I’m not drinking much right now. I’m giving my brain a rest. What I have been doing a lot of (besides co-running a start up, becoming a certified in sake, shochu, and hopefully wine education, learning Japanese and applying for jobs; all with varying degrees of okayness) is collecting a bumper crop of jalapeños and ahi limòn peppers from our container gardens. The tomatoes didn’t make it to year 2, but the peppers are doing just fine after a brief battle with aphids that was fought mostly by me blasting the leaves with a hose and yelling at them to leave my children alone. They perked up even more when I peppered their beds with oyster shells, though it turns out I didn’t clean the fresh shells well enough before burying them, so we had nightly visits from an adorable but very smelly skunk for a week afterword, lured by the faintest aroma of decaying shellfish. How’s your quarantine life going?
Anyhoo, you can only grow so many chili peppers until you start thinking about fermentation. The pickled jalapeño is a sandwich essential in our house, and it seems a bit silly to keep buying them from Trader Joe while I keep socking the overstock homegrowns away in my freezer. So I busted out my Noma Guide to Fermentation and am getting to work. No updates yet, we are just getting started.
I absolutely love reading about fermentation.

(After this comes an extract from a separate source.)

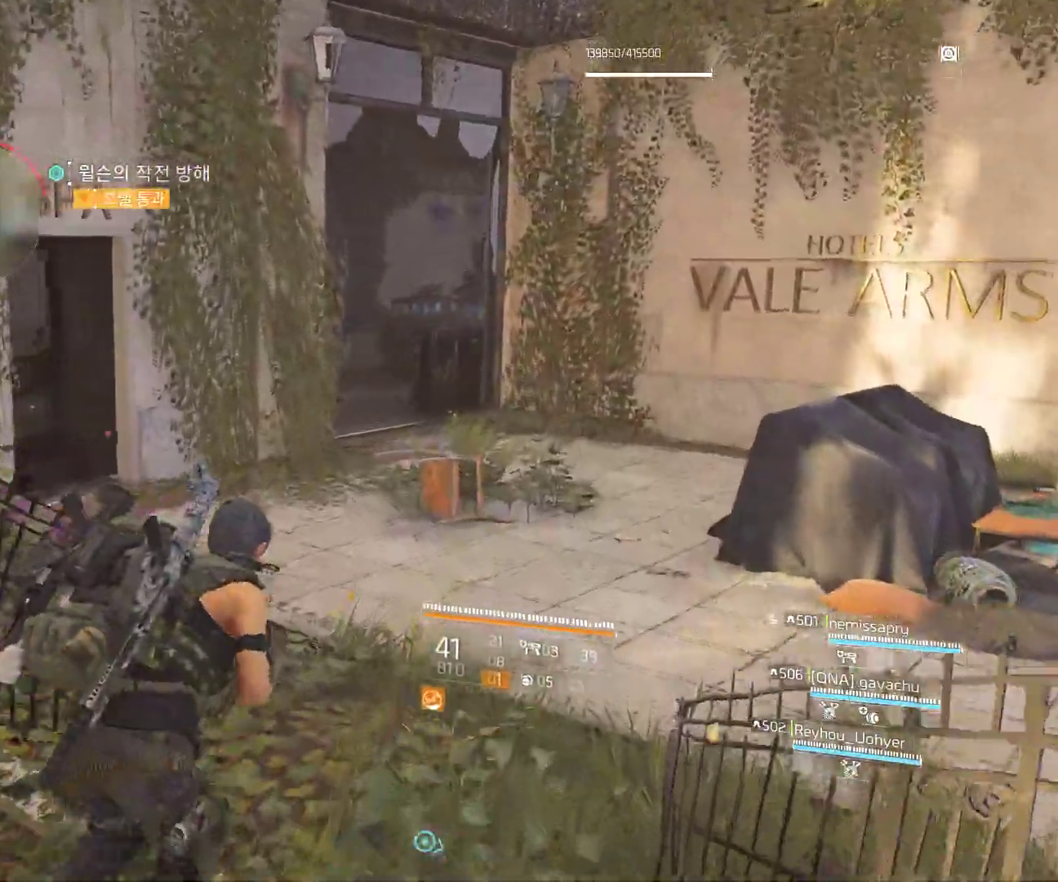
{"buttons": [], "left_stick": "up", "events": []}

As I once told a class full of 11-year-olds while doing a “ranting” exercise designed to show them how to express strong opinions, microbes are MAGIC and fungi are MAGIC ALIENS. Forget illuminati theories, you want to know who really runs the world, read up on mycelium. And apparently 50% of the DNA in our bodies is from the micro-organisms living in and on us. So, there’s that to … erm… digest.

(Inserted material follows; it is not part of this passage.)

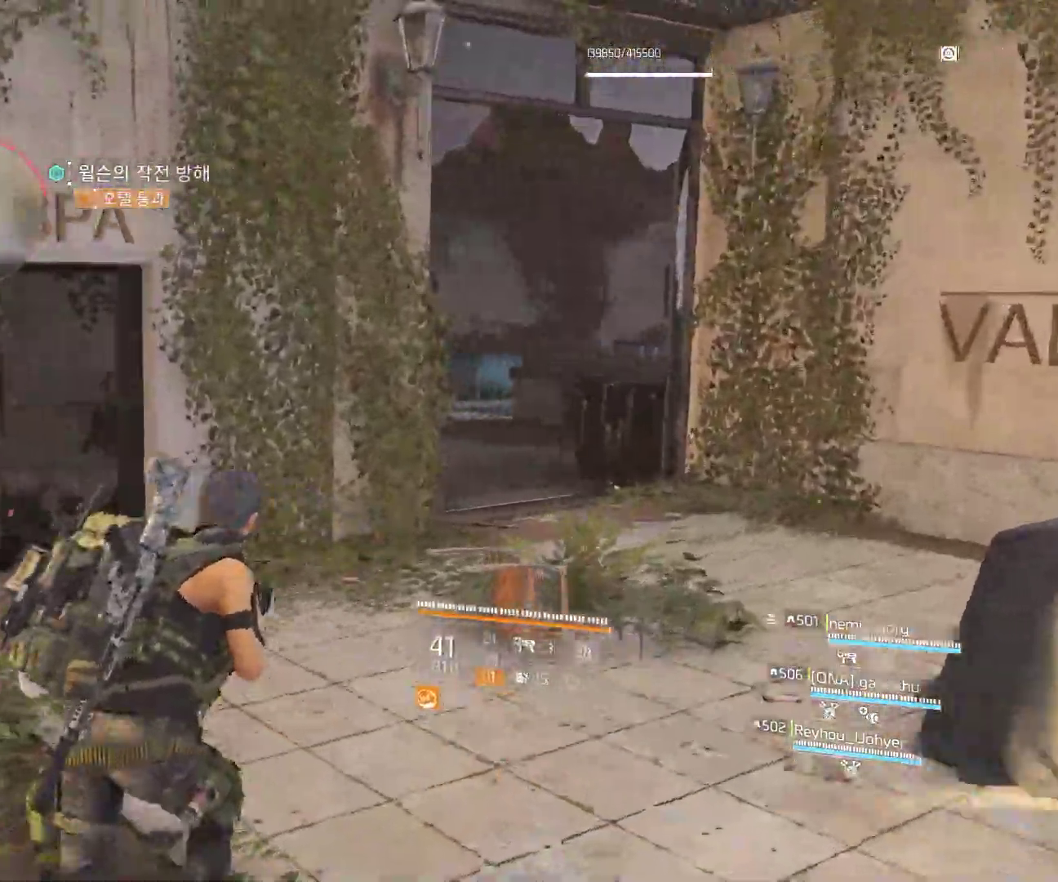
{"buttons": [], "left_stick": "up", "events": []}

Thoughts on today’s reading:
In The Noma Guide, Rene Redzepi and David Zilber suggest that “many microscopic agents … can be considered domesticated, just like household dogs and cats.” While I admit to frequently referring to sourdough starters as my “pets”, the more I learn about microbiomes, the relationship seems closer Michael Pollan’s idea of species symbiosis from The Botany of Desire; the microbes have employed our needs for them to their own advantage and shaped our (human) evolution accordingly. If I’m really being honest, when I consider the volume of microbial DNA compared to human DNA inside us, it feels a lot more like we larger organisms are scaffolding, the construction projects of single-celled organisms. The image that most comes to mind is the Doozers from Jim Henson’s Fraggle Rock. Don’t mind them, they’re just keeping the infrastructure utd.
I have a longer post or possible essay brewing about why it was such a big old deal for me to go overseas this winter. The short version is that in October I’d taken on the job of general manager for a restaurant in Los Angeles; a position which–like all restaurant management positions–demanded 98% of my energy and attention 100% of the time, whether I was at the restaurant or not. Transitioning from hourly to salaried in restaurant work is sort of like going from nannying to being a parent of a toddler. Only because the flights had been booked months earlier was I able to justify leaving for 7 days in the middle of January and I’d pulled serious strings to do so. By the time I boarded my flight to Tokyo on January 12, I’d not had a day away from the restaurant since Christmas Day.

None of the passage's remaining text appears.